• _YOUR GOAL_
Starting at the line that contains "material science to achieve" in the listing below, write out every line word for word until you have written the line that contains "Dr. Cohn is".

• _EXTRACTED ENTRIES_
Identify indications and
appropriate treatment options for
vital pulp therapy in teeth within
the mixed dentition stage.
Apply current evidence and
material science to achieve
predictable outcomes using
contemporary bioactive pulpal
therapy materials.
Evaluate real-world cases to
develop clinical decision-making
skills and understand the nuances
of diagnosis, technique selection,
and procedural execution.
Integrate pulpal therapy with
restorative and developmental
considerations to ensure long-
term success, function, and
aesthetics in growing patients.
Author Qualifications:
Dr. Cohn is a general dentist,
* * *
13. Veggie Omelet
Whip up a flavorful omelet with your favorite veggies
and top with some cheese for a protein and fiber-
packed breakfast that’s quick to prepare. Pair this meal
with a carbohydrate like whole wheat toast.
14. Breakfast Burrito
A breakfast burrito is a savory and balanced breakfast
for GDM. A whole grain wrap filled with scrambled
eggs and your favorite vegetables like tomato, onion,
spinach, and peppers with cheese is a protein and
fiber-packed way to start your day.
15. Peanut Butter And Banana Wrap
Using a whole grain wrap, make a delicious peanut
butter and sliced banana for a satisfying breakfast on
* * *
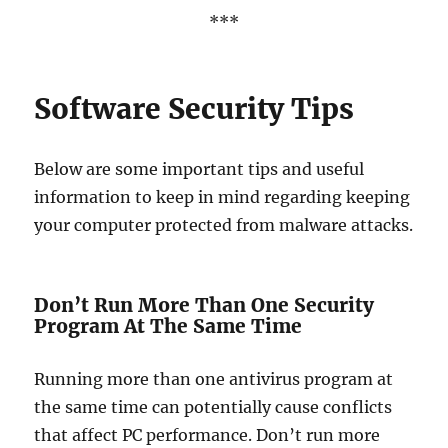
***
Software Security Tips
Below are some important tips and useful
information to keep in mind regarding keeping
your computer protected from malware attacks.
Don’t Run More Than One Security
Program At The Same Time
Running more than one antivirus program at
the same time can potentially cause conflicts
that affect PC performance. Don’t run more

• _COMPLETED EXERCISE_
material science to achieve
predictable outcomes using
contemporary bioactive pulpal
therapy materials.
Evaluate real-world cases to
develop clinical decision-making
skills and understand the nuances
of diagnosis, technique selection,
and procedural execution.
Integrate pulpal therapy with
restorative and developmental
considerations to ensure long-
term success, function, and
aesthetics in growing patients.
Author Qualifications:
Dr. Cohn is a general dentist,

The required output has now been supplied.